8. Prepare Icebreakers & Team-Building Activities
Carving out casual time for students to get to know each other helps alleviate some of the first week jitters and makes them feel more comfortable in their new environmentLoad up on these types of activities (like classroom scavenger hunts, creating time capsules, group craft projects, and more) during the beginning weeks of the year.
9. Make Take-Home Packets of Important Materials
The first day of school is critically valuable - don’t waste it on tedious paperwork. Put all the necessary materials (like emergency contact information, school calendar, syllabus, disclosures, and other forms) into a packet for students to take home. Typically, important info like emergency contact information is best filled out by parents or guardians. We also recommend including a welcome letter to parents in the packet, introducing yourself and outlining best modes of communication.

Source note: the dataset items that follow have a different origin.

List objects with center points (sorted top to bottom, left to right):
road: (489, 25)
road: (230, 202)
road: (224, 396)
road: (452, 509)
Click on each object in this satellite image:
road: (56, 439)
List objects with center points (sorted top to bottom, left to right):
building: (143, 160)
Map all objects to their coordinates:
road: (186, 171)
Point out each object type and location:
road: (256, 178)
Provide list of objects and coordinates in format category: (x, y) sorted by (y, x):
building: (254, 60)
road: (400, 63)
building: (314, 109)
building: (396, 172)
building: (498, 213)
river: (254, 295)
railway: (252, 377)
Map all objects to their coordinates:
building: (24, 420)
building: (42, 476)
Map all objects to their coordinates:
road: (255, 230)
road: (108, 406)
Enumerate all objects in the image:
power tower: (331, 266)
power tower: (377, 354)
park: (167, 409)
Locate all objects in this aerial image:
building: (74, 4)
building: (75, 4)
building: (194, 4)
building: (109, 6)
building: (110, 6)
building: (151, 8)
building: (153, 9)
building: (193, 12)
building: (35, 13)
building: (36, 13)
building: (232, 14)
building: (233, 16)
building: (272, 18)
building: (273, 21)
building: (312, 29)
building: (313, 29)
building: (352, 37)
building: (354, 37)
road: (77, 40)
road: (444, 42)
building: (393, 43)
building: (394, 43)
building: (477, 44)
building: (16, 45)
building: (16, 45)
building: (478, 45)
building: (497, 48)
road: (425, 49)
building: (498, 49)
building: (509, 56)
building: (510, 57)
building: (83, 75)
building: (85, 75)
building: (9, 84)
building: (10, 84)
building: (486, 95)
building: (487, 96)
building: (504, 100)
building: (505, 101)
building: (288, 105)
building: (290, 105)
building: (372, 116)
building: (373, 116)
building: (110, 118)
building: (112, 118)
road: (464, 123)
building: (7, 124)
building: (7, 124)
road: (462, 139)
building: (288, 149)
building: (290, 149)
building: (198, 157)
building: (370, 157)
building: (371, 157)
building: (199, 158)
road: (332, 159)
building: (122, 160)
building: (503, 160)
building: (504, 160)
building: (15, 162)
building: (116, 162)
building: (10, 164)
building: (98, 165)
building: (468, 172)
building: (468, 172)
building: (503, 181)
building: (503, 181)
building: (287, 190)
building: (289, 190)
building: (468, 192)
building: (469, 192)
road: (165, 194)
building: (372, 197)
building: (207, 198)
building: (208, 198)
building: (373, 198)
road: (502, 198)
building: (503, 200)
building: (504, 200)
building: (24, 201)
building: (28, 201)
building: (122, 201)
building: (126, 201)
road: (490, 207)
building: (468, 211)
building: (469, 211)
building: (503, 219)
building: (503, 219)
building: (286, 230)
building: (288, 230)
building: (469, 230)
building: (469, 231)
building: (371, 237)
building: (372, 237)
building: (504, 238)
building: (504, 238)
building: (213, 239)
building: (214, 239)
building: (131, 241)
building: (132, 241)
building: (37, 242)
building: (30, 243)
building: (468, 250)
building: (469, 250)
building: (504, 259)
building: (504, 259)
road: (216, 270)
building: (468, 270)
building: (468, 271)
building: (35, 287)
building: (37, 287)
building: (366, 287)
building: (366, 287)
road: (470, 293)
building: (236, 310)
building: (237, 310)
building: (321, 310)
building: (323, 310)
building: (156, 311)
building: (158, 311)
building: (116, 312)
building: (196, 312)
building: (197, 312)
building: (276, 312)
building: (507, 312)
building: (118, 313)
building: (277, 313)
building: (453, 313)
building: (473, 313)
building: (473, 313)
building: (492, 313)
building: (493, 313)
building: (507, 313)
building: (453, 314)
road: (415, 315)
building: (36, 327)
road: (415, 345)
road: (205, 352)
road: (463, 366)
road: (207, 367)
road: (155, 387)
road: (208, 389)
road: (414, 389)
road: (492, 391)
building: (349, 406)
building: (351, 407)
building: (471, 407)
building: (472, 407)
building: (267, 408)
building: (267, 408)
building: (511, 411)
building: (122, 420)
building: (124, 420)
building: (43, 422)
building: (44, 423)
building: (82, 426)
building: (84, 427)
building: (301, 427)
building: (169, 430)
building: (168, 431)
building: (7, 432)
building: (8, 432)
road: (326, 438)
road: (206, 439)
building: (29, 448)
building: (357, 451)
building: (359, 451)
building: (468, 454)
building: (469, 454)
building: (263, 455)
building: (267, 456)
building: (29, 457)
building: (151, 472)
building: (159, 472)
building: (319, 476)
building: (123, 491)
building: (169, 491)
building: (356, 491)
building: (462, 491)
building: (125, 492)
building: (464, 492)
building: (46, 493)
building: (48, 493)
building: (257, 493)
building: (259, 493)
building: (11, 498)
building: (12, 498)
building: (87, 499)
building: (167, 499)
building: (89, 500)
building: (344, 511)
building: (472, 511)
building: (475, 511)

10. Start the Learning on Day One
Set the tone for the year and hit the ground running on the first day of school. Explain expectations for the year, rules and procedures, class routines, and then launch immediately into the first assignment. Go beyond pointing out components of your classroom like laptops, tablets, reading areas, art stations, and posted information: integrate them into the lesson plan as soon as possible.
Relax & Decompress
Though preemptive planning for back to school is an absolute must, resting and decompressing during the weeks before school is just as important. The school year is like a marathon, and you should plan for it as such. Keep a healthy mix of planning and resting to avoid overexertion. The last thing you and your students need is a fatigued, burned out teacher on day one.